Sérgio Lima dos Santos (sentado) sendo algemado mês passado (Foto: La Nación)
A segunda etapa do julgamento foi realizada nesta sexta-feira (7) em Assunción, no Paraguai. Conforme o jornal ABC Color, em suas alegações finais, o promotor Marcelo Peccipediu sentença de 28 anos de prisão, além de outros 7 como uma medida de segurança, dada a forte evidência de que estavam monitorando o condenado na cena do crime.

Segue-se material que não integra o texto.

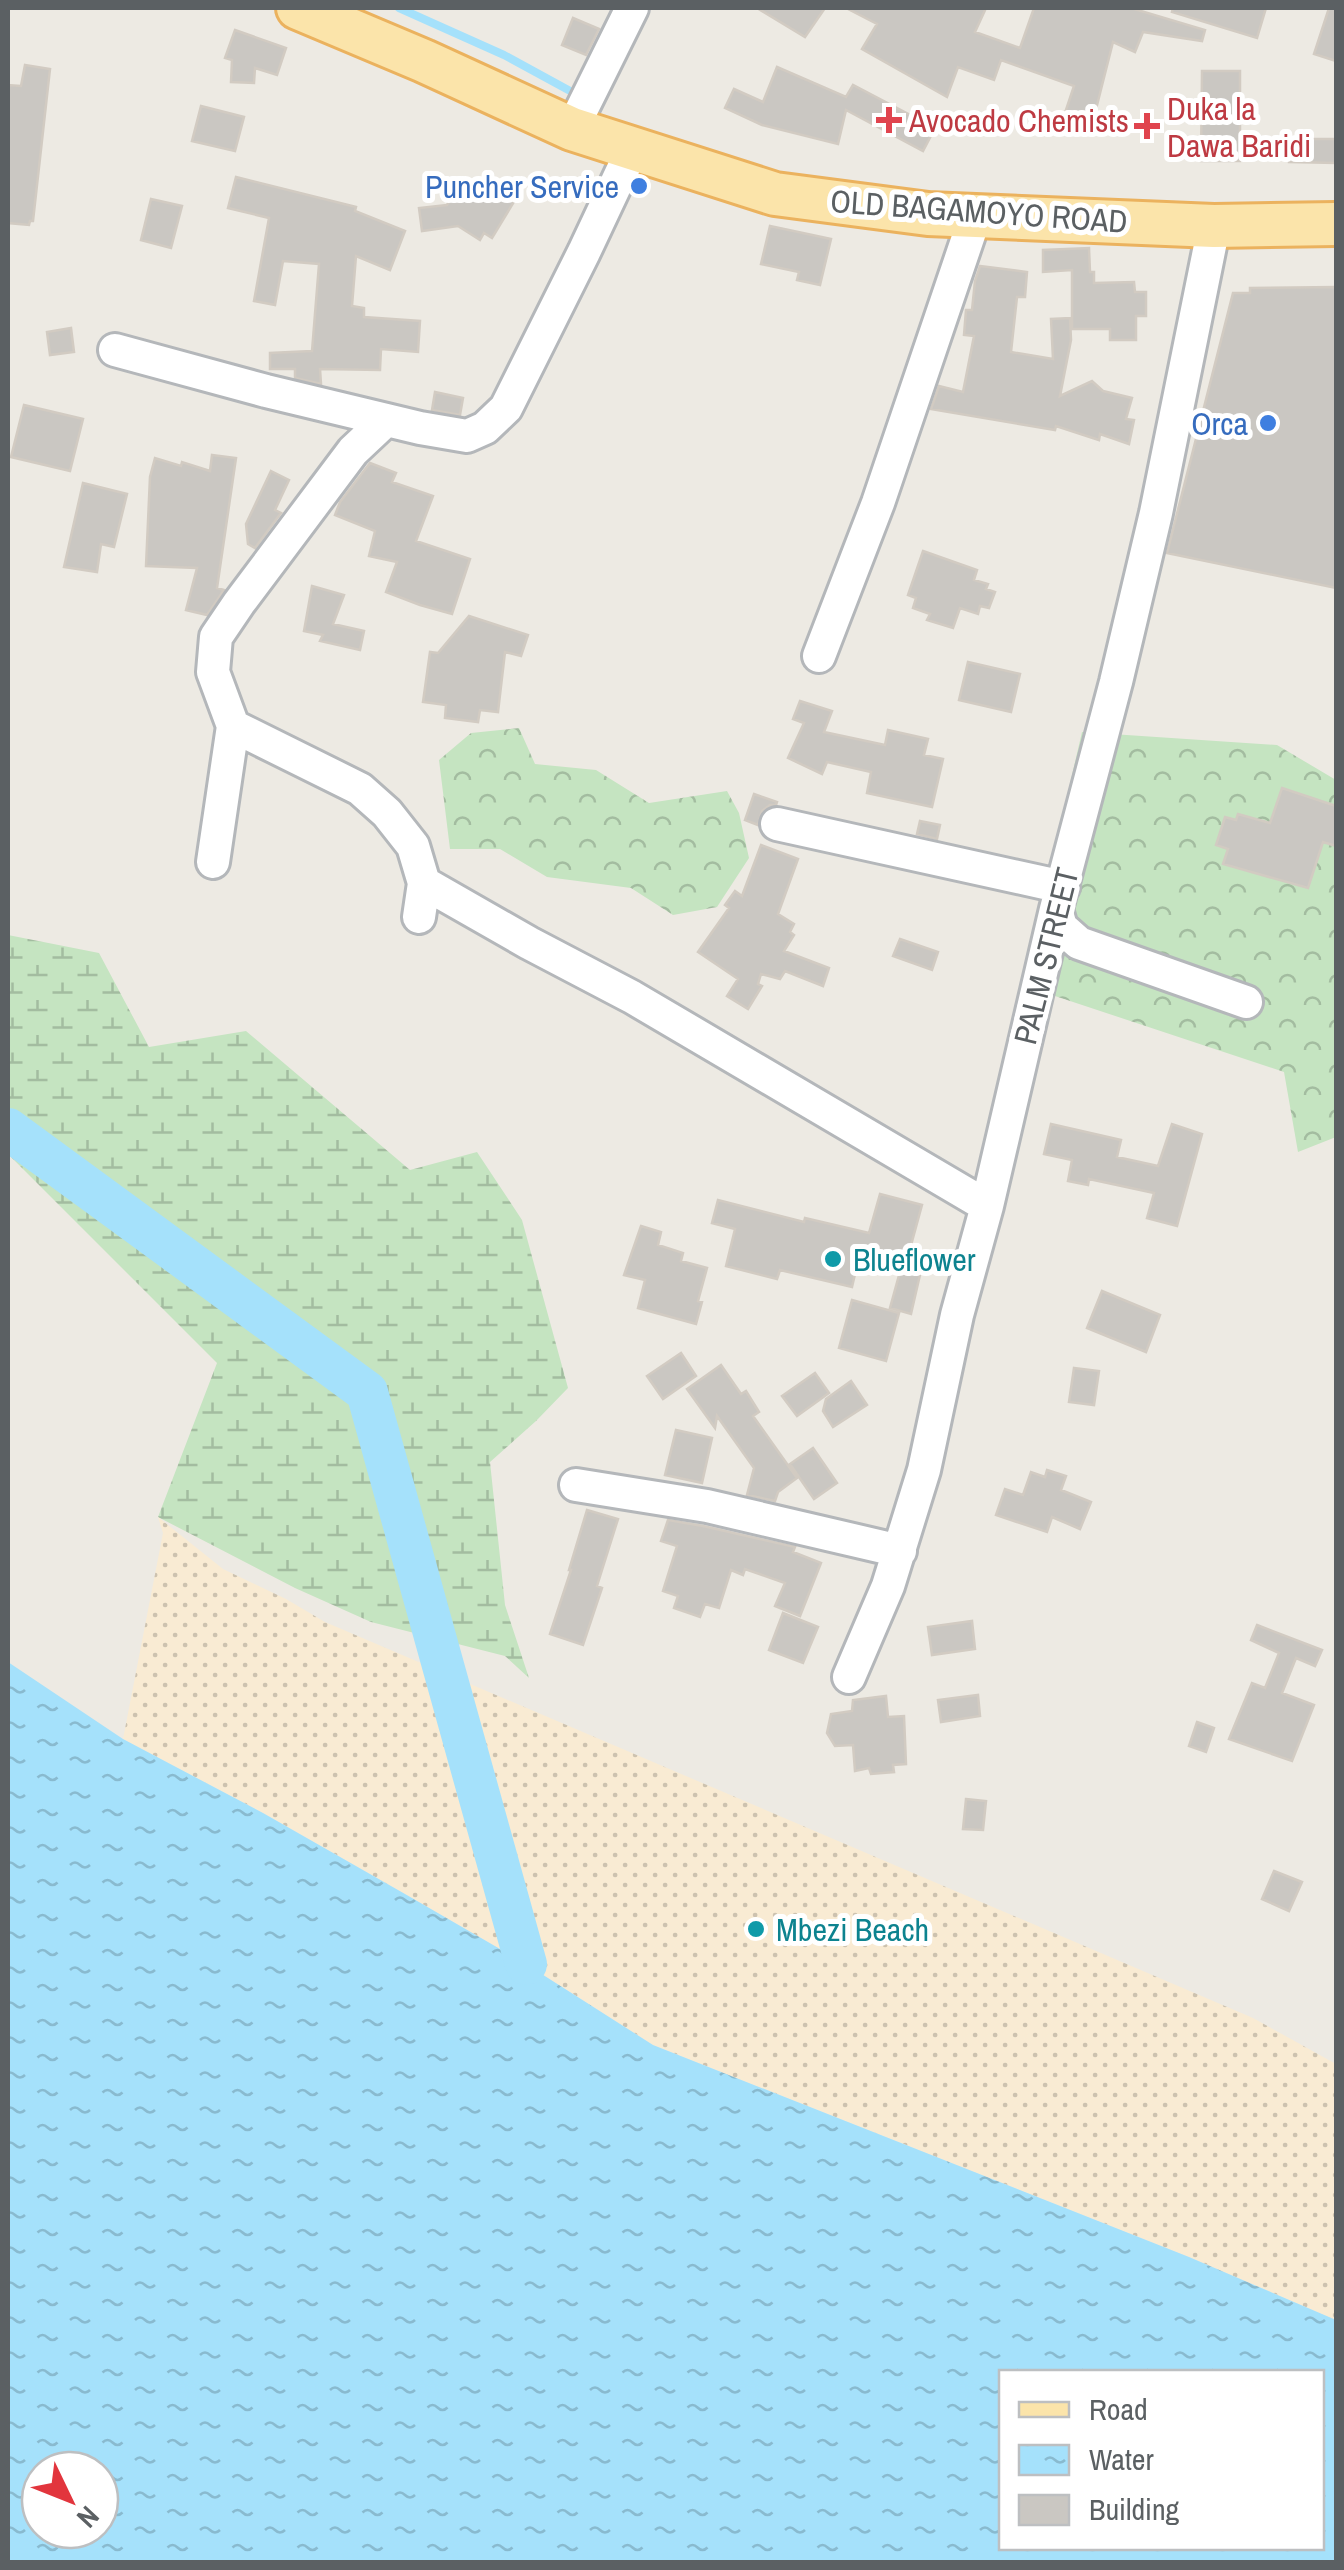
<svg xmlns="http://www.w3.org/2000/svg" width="1344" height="2570" viewBox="0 0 1344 2570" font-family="'Archivo Narrow',sans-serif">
<defs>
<pattern id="forest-crowns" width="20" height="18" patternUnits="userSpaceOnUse" patternTransform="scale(2.5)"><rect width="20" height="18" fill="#c5e4c1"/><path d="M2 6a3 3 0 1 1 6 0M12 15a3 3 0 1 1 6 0" fill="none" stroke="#a3bca0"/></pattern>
<pattern id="wetland-marsh" width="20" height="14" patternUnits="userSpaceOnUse" patternTransform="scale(2.5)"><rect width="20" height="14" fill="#c5e4c1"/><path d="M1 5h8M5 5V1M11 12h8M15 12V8" fill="none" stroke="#a3bca0"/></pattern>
<pattern id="sand-dots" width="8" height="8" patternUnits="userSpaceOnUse" patternTransform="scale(2.5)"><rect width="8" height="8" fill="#f9ebd3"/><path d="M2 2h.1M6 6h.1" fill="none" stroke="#cdc2af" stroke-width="1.8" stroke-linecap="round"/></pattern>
<pattern id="water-ripples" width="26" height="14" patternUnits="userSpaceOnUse" patternTransform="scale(2.5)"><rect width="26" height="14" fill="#a5e1fb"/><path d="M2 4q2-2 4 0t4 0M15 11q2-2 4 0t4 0" fill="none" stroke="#89bacf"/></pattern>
</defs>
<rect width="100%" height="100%" fill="#edeae3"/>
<path fill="url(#forest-crowns)" d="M519,728L535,764L596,770L649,803L727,791L739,813L749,858L717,907L673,915L631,888L547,877L500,849H450L439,760L471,733Z
M1082,732L1277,745L1336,780V1137L1298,1152L1284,1072L1049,994L1037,926Z"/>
<path fill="url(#wetland-marsh)" d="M8,935L99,953L149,1047L246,1031L410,1170L477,1152L522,1220L568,1388L536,1421L490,1462L505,1605L529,1678L505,1656L371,1622L295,1588L158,1517L217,1363L8,1154Z"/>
<path fill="url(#sand-dots)" d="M158,1517L223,1569L286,1599L325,1622L1253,2018L1336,2064V2320L1189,2257L653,2045L526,1964L405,1894L263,1813L123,1739L163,1533Z"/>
<path fill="url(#water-ripples)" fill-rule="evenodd" d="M8,1662L123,1739L263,1813L405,1894L526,1964L653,2045L1189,2257L1336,2320V2562H8ZM1002,2372H1322V2548H1002ZM40,2470H100V2530H40Z"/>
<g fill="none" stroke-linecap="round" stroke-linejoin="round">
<path stroke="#a5e1fb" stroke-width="8" d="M399,8L504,55L572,92"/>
<path stroke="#a5e1fb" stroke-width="42" d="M8,1129L367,1392L526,1964"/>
</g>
<path fill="#cac7c2" stroke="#d2cbc2" stroke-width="2.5" d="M757,8H825L805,37Z
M846,8H986L975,32L1020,48L1034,8H1131L1205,30L1202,41L1143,32L1135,52L1113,42L1093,121L1065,113L1074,86L1001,60L994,80L958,67L947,97L862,49L877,24Z
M1173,8H1266L1257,38L1172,12Z
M1329,8H1336V61L1314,54Z
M573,18L599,29L586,55L562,45Z
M235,30L286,48L277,75L255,68L254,83L231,82L232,60L225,58Z
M25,65L50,69L33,221H30L29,225L8,223V85L21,86Z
M777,67L846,97L853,85L935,128L923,151L846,110L838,144L762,125L725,108L734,89L763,102Z
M1202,71H1240V161H1201Z
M201,106L244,117L235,151L192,141Z
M1289,139H1336V163L1289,162Z
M236,177L356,207L355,211L405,231L390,270L356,256L352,306L364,308V317L420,321L418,352L381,349L380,370L320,369L321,384L295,378V369H270V353L312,351L319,264L283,261L275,305L254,301L269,218L228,208Z
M460,183L473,191L477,186L494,196L498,190L515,200L492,238L484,233L480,240L458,226L422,231L419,208L447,205Z
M151,199L182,206L171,248L141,240Z
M770,226L831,239L820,285L797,280L799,272L761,264Z
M1089,248L1090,272H1094V283L1134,282L1135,292H1146V316H1136V340H1110V329H1072V270L1043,272V250Z
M980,266L1027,272L1025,297H1017L1011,352L1053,359L1051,319L1070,318L1071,340L1060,396L1092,381L1103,391L1132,398L1126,419L1134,420L1129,444L1100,434L1099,440L1056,426L1055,430L931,409L939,386L963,392L974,336L964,335L966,310H972L975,281Z
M1336,287V588L1167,553L1233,293H1250V288Z
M71,328L74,352L50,355L47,332Z
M435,392L463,398L460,415L432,410Z
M24,405L83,419L70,471L11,457Z
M212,455L236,458L217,588L224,590L207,615L186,610L197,568L146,566L150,477L155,458L181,466L182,462L210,471Z
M370,463L396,473L392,482L433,496L416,541L470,559L452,614L420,605L386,592L397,562L369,556L375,531L335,515L340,502Z
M271,471L289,480L275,510L281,513L255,548L248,544L246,524Z
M83,483L127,494L114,547L101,544L97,572L64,567Z
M923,551L977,570L974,580L988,584L986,589L995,592L989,608L980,606L978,614L960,608L953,628L927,620L930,614L913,608L916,598L908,595Z
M312,586L344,595L333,624L364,631L360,650L320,641L323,635L304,631Z
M469,616L528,635L521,656L505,652L498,712L480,710L478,722L445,718L446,705L423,702L430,652L438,653Z
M968,662L1020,674L1011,712L959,700Z
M800,701L832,711L824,732L885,745L888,730L928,739L924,755L943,759L932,807L867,793L871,772L827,762L822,774L788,758L804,723L793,719Z
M1282,788L1336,806V846L1323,842L1308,888L1223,864L1228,849L1216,845L1225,817L1236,820L1238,814L1270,823Z
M754,794L777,802L776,805H770L762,811L758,825L745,820Z
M920,821L940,825L937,839L917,834Z
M761,845L798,859L778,914L794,924L790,932L794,935L784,951L829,968L823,986L785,971L780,979L761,974L758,984L762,986L748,1009L727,996L738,979L698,952L729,908L725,905L735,891L742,896Z
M900,939L938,952L932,970L893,956Z
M1051,1124L1121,1140L1117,1157L1158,1166L1172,1124L1202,1134L1177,1226L1147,1218L1154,1193L1089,1179L1088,1185L1068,1181L1072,1160L1044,1154Z
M880,1194L922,1205L910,1249L925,1253L911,1314L890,1308L901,1268L859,1257L852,1287L780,1270L777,1279L726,1266L735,1229L712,1223L718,1200L804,1222L805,1218L869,1233Z
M641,1226L661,1232L658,1245L683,1253L681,1261L707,1268L698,1301L702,1302L696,1324L638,1308L645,1280L624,1275Z
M1102,1291L1160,1315L1146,1352L1087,1328Z
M852,1300L899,1313L886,1361L839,1348Z
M681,1353L696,1376L663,1399L647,1376Z
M721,1365L741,1394L746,1391L759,1412L753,1416L797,1478L778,1492L775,1501L747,1495L754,1468L717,1416L715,1428L687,1389Z
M1074,1368L1099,1371L1094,1405L1069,1402Z
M815,1373L829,1393L797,1416L782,1396Z
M851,1381L867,1405L833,1427L823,1411L826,1399Z
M676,1430L712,1438L702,1483L665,1475Z
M813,1448L837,1483L814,1499L790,1464Z
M1047,1470L1066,1476L1061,1490L1091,1502L1080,1529L1052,1517L1047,1532L996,1515L1005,1489L1023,1495L1031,1472L1045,1477Z
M587,1510L618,1519L597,1586L602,1588L583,1645L550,1634L571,1570H569Z
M668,1520L703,1526L795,1547L793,1552L821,1563L800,1616L775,1606L785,1583L745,1569L743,1575L731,1570L719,1608L705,1604L700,1617L674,1608L678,1596L663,1591L677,1546L661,1541Z
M783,1613L818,1627L803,1663L769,1650Z
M972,1621L975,1649L932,1655L928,1627Z
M1257,1625L1322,1650L1315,1666L1296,1658L1282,1693L1314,1705L1292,1761L1229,1739L1252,1683L1265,1688L1279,1653L1251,1640Z
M978,1695L980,1716L941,1722L938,1700Z
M886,1696L888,1717L904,1716L906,1764L893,1765L894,1772L871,1774L869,1768L855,1771L853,1745L835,1746L827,1733L831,1714L852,1711L853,1700Z
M1197,1722L1214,1728L1206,1752L1189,1746Z
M966,1799L986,1801L983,1830L963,1829Z
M1274,1871L1302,1882L1289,1911L1262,1899Z"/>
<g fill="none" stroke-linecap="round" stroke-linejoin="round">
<defs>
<path id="minor" d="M572,129L632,8
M115,350L266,391L420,428L467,436L485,428L506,408L584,252L632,150
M819,656L878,503L975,217
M233,726L360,789L387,813L413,846L424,883L419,917
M777,824L1063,887
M213,862L233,726L213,672L216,637L239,603L353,451L386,420
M424,883L529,943L632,997L987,1206
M1056,909L1061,927L1079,943L1246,1002
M576,1485L707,1506L900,1551
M849,1677L888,1586L924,1470L957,1315L987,1206L1056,909L1116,682L1156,513L1214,226"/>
<path id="major" d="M298,8L424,61L572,129L775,194L928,214L1214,226L1336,224"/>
</defs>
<use href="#minor" stroke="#b4b7ba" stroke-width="38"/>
<use href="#major" stroke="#ebb25e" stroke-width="48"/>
<use href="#minor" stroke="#fff" stroke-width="32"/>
<use href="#major" stroke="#fbe4aa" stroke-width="42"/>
</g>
<g fill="#e0444e" stroke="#fff" stroke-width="4">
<path d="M884 105h10v10h10v10h-10v10h-10v-10h-10v-10h10z"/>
<path d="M1142 111h10v10h10v10h-10v10h-10v-10h-10v-10h10z"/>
</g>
<g fill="#3f7fe0" stroke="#fff" stroke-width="4">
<circle cx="639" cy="186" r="10"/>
<circle cx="1268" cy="423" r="10"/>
</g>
<g fill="#0f9aa8" stroke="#fff" stroke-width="4">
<circle cx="833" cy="1259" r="10"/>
<circle cx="756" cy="1929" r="10"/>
</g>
<g text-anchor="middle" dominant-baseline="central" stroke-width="10" stroke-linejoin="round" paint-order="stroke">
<g font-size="32" fill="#be3a42" stroke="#fff" text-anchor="start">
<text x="1167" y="108">Duka la<tspan x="1167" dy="37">Dawa Baridi</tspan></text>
<text x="909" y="120">Avocado Chemists</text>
</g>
<g font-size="32" fill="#366cbe" stroke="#fff" text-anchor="end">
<text x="619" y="186">Puncher Service</text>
<text x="1248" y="423">Orca</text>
</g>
<g font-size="32" fill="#5b6063" stroke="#fff">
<text transform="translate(979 211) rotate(4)">OLD BAGAMOYO ROAD</text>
<text transform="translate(1046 956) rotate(-76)">PALM STREET</text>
</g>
<g font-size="32" fill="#0d838f" stroke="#fff" text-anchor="start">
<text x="853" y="1259">Blueflower</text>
<text x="776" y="1929">Mbezi Beach</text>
</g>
</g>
<rect width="1344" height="2570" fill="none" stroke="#5b6063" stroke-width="20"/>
<rect x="999" y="2370" width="325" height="180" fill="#ffffff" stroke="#bdbfc1" stroke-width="2.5"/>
<rect x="1019" y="2402" width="50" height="15" fill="#fbe4aa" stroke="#bdbfc1" stroke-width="2.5"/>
<text x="1089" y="2420" font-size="30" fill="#5b6063">Road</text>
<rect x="1019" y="2445" width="50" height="30" fill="url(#water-ripples)" stroke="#bdbfc1" stroke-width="2.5"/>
<text x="1089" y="2470" font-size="30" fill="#5b6063">Water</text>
<rect x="1019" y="2495" width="50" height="30" fill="#cac7c2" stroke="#bdbfc1" stroke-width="2.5"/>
<text x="1089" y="2520" font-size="30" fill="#5b6063">Building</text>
<g transform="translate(70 2500) rotate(133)"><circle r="48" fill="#ffffff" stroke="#bdbfc1" stroke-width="2.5"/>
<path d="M0-8L18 38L0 25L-18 38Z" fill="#e2353d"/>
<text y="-15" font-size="28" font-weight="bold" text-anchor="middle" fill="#5b6063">N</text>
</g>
</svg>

Durante o julgamento, foi comprovado que o réu acabou ferido com um tiro no rosto durante o tiroteio e abandonado em um hospital na região metropolitana da capital paraguaia, onde foi preso. Todos os outros pistoleiros conseguiram fugir. Nove seguranças de Rafaat foram presos naquela noite e soltos semanas depois.
Além disso, outro fato que contribuiu a sentença é que Sérgio fez parte das forças da Polícia Militar no Rio de Janeiro e foi desmantelada em 2011. Com esses dados, combinado com outros elementos, foi possível provar conclusivamente que o atirador tinha conhecimentos técnicos suficientes para lidar com o rifle Metralhadora calibre .50 com a qual o homicídio foi cometido, uma vez que a van do traficante era blindada.